The Quarter Life Crisis Project: HuffPost College

Introducing The Quarter Life Crisis Project

This generation is said to be uniquely talented at creating and quickly adopting massive platforms where we’re encouraged to share reams of personal information, and it’s not far from the truth. The wiggle room comes when it’s considered that regardless of how social our networks are, it’s normal for people to think of themselves as mostly isolated as they approach adulthood.

Erik Erikson, who had a knack for coining terms like “identity crisis” and popularized seven other developmental crises that span a human life, calls this one “the quarter-life crisis.”

The crisis makes for a compelling plot, and Hollywood has used it in The Graduate, Garden State, 500 Days of Summer and others. My favorite explanation of the crisis, though, comes from writer Seymour Krim in his wonder essay, “To My Brothers And Sisters In The Failure Business.”

“One life was never enough for what I had in mind,” he says early on.

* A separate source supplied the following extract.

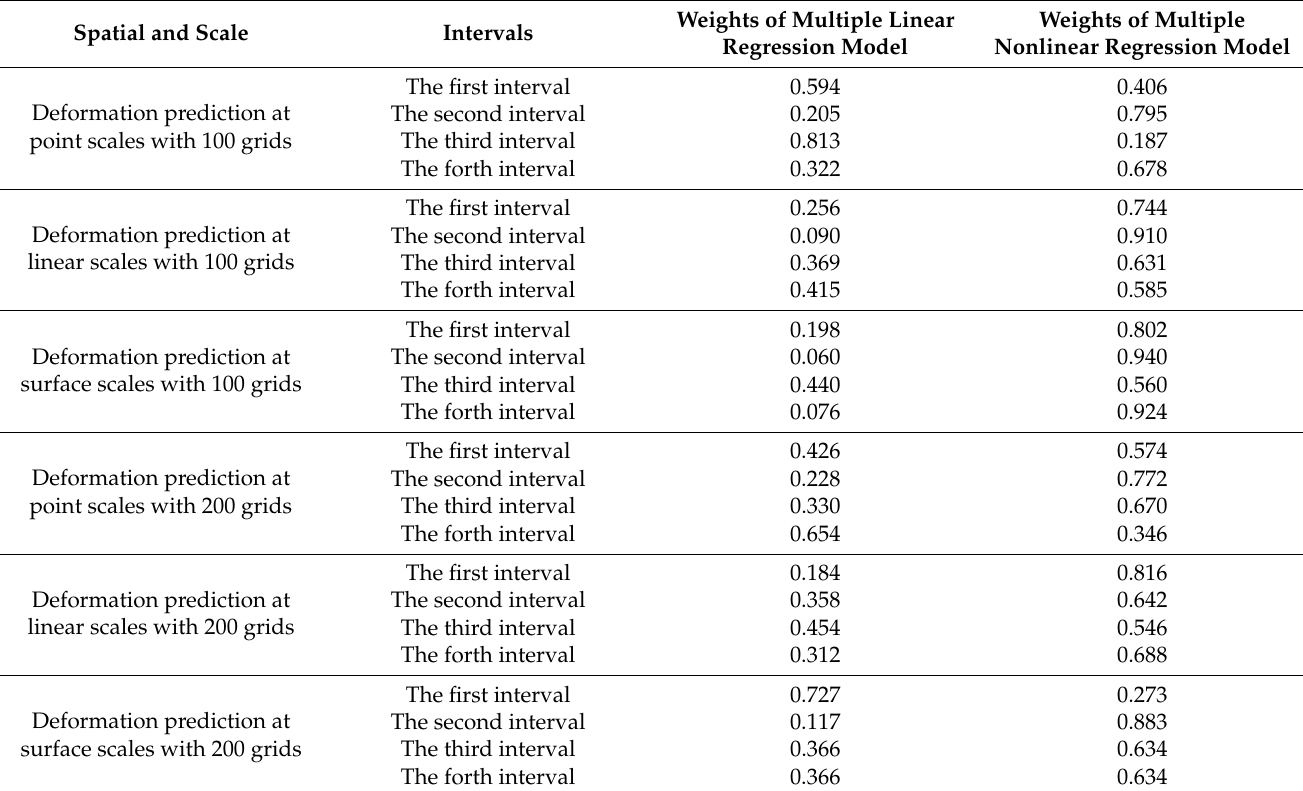
Table 1. The weights assigned by the goodness-of-fit weight model.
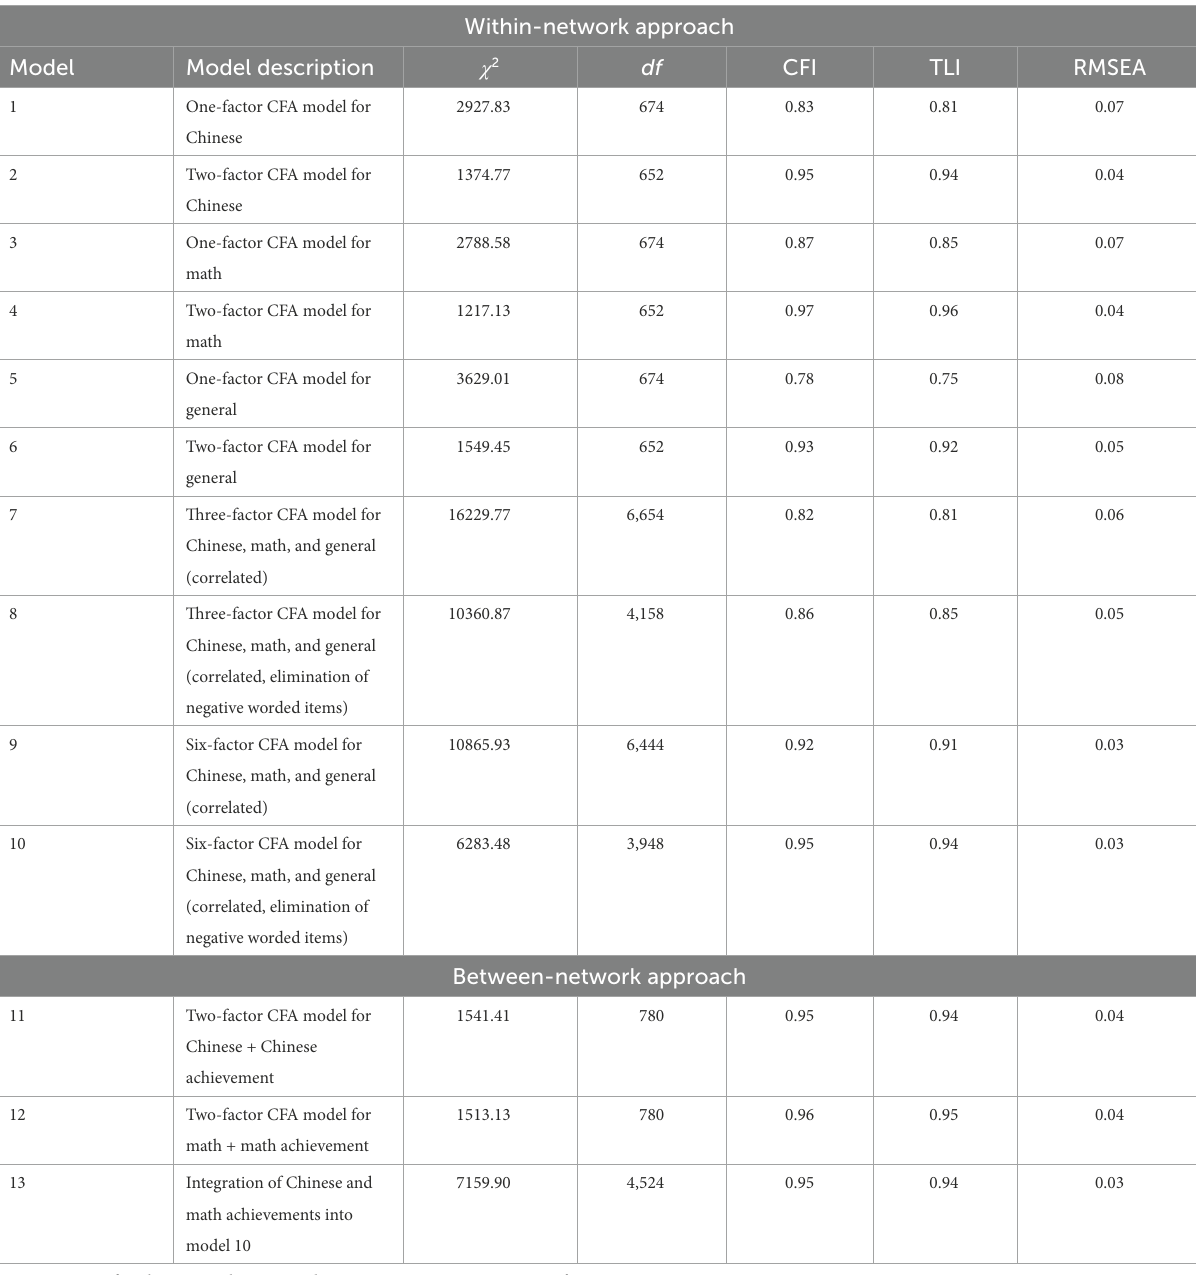
TABLE 1 Goodness of fit of CFA models.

Faced with all that was possible in a “country too rich and confusing for us to want to be one thing at the expense of another,” and while searching for his “one, true self” with an “open fuse-box of ambition and intention” he sought out the “professional skin that could hold the riot” that was his soul.

Through readers’ comments, discussion with my peers and my own early dealings with this topic, it’s clear that this can spring from anything. In Krim’s case, it’s professional; but each is personal to its host.

Whereas Krim was unable to focus through a forest of choice, however, this generation weighs what was formerly, and perhaps too easily considered, a country of vast opportunity against a modern economic condition that narrows choice through unemployment and begs a common question asked by many, “Why does ‘coming of age’ seem to be taking longer than ever?”

Since this quarter-life crisis poses a universal challenge to each of us on a personal level, perhaps the best way to cover it and cluster readers comments and concerns around specific problems is to open the conversation to all who visit. As we do just that, editors here at HuffPost College and partners at the Good Men Project look forward to your take on the topic and look forward to your contribution.

So are you in a quarter-life crisis? How do you define successful adulthood, and what seems to be in the way?